Шурочка понимала, что умирает, понимала она и то, чем ее смерть может обернуться для мужа. Она велела ему жить дальше, и даже больше: выражая предсмертную волю, она приказала ему жить и писать. И она очень хорошо знала, о чем говорит, знала своего мужа, который даже спустя полгода после ее ухода все еще решал для себя вопрос, «переживу я смерть Шуры или нет, — конечно, не в смысле самоубийства, а глубже. Есть связи, которых нельзя уничтожить без непоправимого ущерба для души»[273]. Беспокоило Шурочку и то, что с ее смертью исчезнет тот «винт», которого так не хватало Андрееву до свадьбы, она обдумала и этот вопрос, наказав своей матери через некоторое время передать Леониду ее последнюю волю: чтобы он женился опять, но оберегал их детей от возможных обид в новой семье. Сделав для него всё, что еще могла сделать, Шурочка умерла. Это случилось утром 15 ноября, когда в Грюневальде еще стояла золотая осень. Пробыв некоторое время у ее тела, Леонид Николаевич не проронил ни слова, так же молча он вышел из комнаты. И не поехал на похороны.
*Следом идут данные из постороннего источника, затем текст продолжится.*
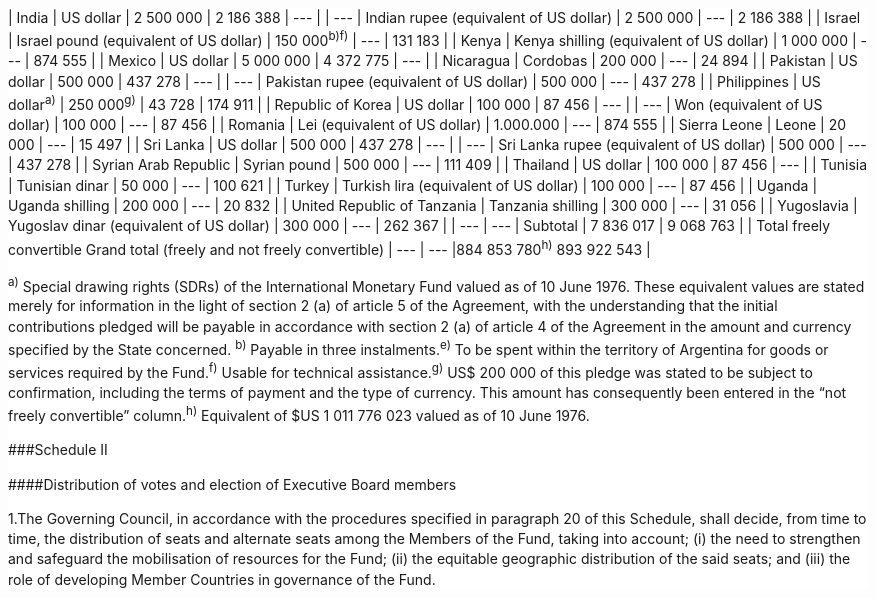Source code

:| India  | US dollar  | 2 500 000  | 2 186 388  | --- |
| --- | Indian rupee (equivalent of US dollar)  |  2 500 000 | --- | 2 186 388 |
| Israel  | Israel pound (equivalent of US dollar)  | 150 000<sup>b)f)</sup> | --- | 131 183 |
| Kenya  | Kenya shilling (equivalent of US dollar)  | 1 000 000 | --- | 874 555 |
| Mexico  | US dollar  | 5 000 000  | 4 372 775  | --- |
| Nicaragua  | Cordobas  | 200 000  | --- | 24 894  |
| Pakistan  | US dollar  | 500 000  | 437 278  | --- |
| --- | Pakistan rupee (equivalent of US dollar)  |  500 000 | --- | 437 278 |
| Philippines  | US dollar<sup>a)</sup>  | 250 000<sup>g)</sup>  | 43 728  | 174 911  |
| Republic of Korea  | US dollar  | 100 000  | 87 456  | --- |
| --- | Won (equivalent of US dollar)  | 100 000 | --- | 87 456 |
| Romania  | Lei (equivalent of US dollar)  | 1.000.000  | --- | 874 555  |
| Sierra Leone  | Leone  | 20 000  | --- | 15 497  |
| Sri Lanka  | US dollar  | 500 000  | 437 278  | --- |
| --- | Sri Lanka rupee (equivalent of US dollar)  | 500 000 | --- | 437 278 |
| Syrian Arab Republic  | Syrian pound | 500 000 | --- | 111 409 |
| Thailand  | US dollar  | 100 000  | 87 456  | --- |
| Tunisia  | Tunisian dinar  | 50 000  | --- | 100 621  |
| Turkey  | Turkish lira (equivalent of US dollar)  | 100 000 | --- | 87 456 |
| Uganda  | Uganda shilling  | 200 000  | --- | 20 832  |
| United Republic of Tanzania  | Tanzania shilling  | 300 000  | --- | 31 056  |
| Yugoslavia  | Yugoslav dinar (equivalent of US dollar)  |  300 000  | --- | 262 367  |
| --- | --- | Subtotal | 7 836 017  | 9 068 763 |
| Total freely convertible  Grand total (freely and not freely convertible)  | --- | --- |884 853 780<sup>h)</sup> 893 922 543 |

<sup>a)</sup> Special drawing rights (SDRs) of the International Monetary Fund valued as of 10 June 1976. These equivalent values are stated merely for information in the light of section 2 (a) of article 5 of the Agreement, with the understanding that the initial contributions pledged will be payable in accordance with section 2 (a) of article 4 of the Agreement in the amount and currency specified by the State concerned. <sup>b)</sup> Payable in three instalments.<sup>e)</sup> To be spent within the territory of Argentina for goods or services required by the Fund.<sup>f)</sup> Usable for technical assistance.<sup>g)</sup> US$ 200 000 of this pledge was stated to be subject to confirmation, including the terms of payment and the type of currency. This amount has consequently been entered in the “not freely convertible” column.<sup>h)</sup> Equivalent of $US 1 011 776 023 valued as of 10 June 1976.   

###Schedule II 

####Distribution of votes and election of Executive Board members

1.The Governing Council, in accordance with the procedures specified in paragraph 20 of this Schedule, shall decide, from time to time, the distribution of seats and alternate seats among the Members of the Fund, taking into account; (i) the need to strengthen and safeguard the mobilisation of resources for the Fund; (ii) the equitable geographic distribution of the said seats; and (iii) the role of developing Member Countries in governance of the Fund.

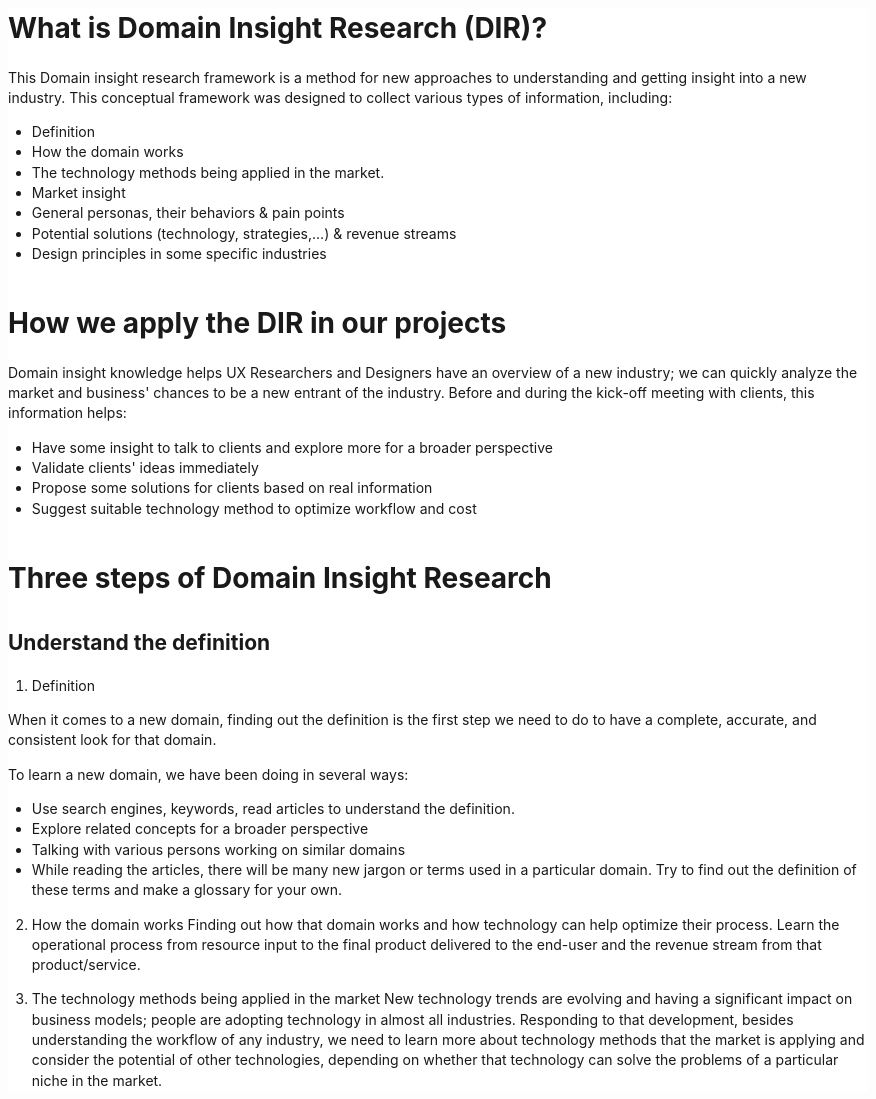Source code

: 
# What is Domain Insight Research (DIR)?

This Domain insight research framework is a method for new approaches to understanding and getting insight into a new industry. This conceptual framework was designed to collect various types of information, including:

- Definition
- How the domain works
- The technology methods being applied in the market.
- Market insight
- General personas, their behaviors & pain points
- Potential solutions (technology, strategies,...) & revenue streams
- Design principles in some specific industries

# How we apply the DIR in our projects

Domain insight knowledge helps UX Researchers and Designers have an overview of a new industry; we can quickly analyze the market and business' chances to be a new entrant of the industry. Before and during the kick-off meeting with clients, this information helps:

- Have some insight to talk to clients and explore more for a broader perspective
- Validate clients' ideas immediately
- Propose some solutions for clients based on real information
- Suggest suitable technology method to optimize workflow and cost

# Three steps of Domain Insight Research

## Understand the definition

1. Definition

When it comes to a new domain, finding out the definition is the first step we need to do to have a complete, accurate, and consistent look for that domain.

To learn a new domain, we have been doing in several ways:

- Use search engines, keywords, read articles to understand the definition.
- Explore related concepts for a broader perspective
- Talking with various persons working on similar domains
- While reading the articles, there will be many new jargon or terms used in a particular domain. Try to find out the definition of these terms and make a glossary for your own.

2. How the domain works
   Finding out how that domain works and how technology can help optimize their process. Learn the operational process from resource input to the final product delivered to the end-user and the revenue stream from that product/service.

3. The technology methods being applied in the market
   New technology trends are evolving and having a significant impact on business models; people are adopting technology in almost all industries. Responding to that development, besides understanding the workflow of any industry, we need to learn more about technology methods that the market is applying and consider the potential of other technologies, depending on whether that technology can solve the problems of a particular niche in the market.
«У странных писателей часто бывают странные сыновья, у них обычно нет зоологически цепкого дара отца, но на мир они смотрят шире, умнее и терпимее, и обычно у них у всех страшные судьбы, переломанные, как кухонная мебель в неблагополучной семье… И самое страшное — они выпадают из своего времени и своей судьбы»[274] — младенцу, которого увозила с собой в Москву безутешная, но, как всегда, деловитая и решительная мать Шурочки Ефросинья Варфоломеевна — суждено будет стать одной из самых интересных фигур в истории русского богоискательства. Даниил Андреев — как считают многие — проложил свой путь из метафизической тьмы, которую навел и среди которой блуждал его отец, — к свету. Сохраняется стойкий миф о том, что Даниил был проклят отцом как виновник смерти матери, эта версия конечно же не выдерживает критики и, более того, представляет Леонида Николаевича человеком недалеким. Доподлинно известно, что в смерти Шуры винил он немецких врачей, но, как мы знаем теперь, винил-то совершенно напрасно. Прямым виновником смерти была судьба: причудливая, изобретательно жестокая, беспощадная. Жесткий характер андреевской судьбы с лихвой унаследовал и Даниил — верный сын своего отца.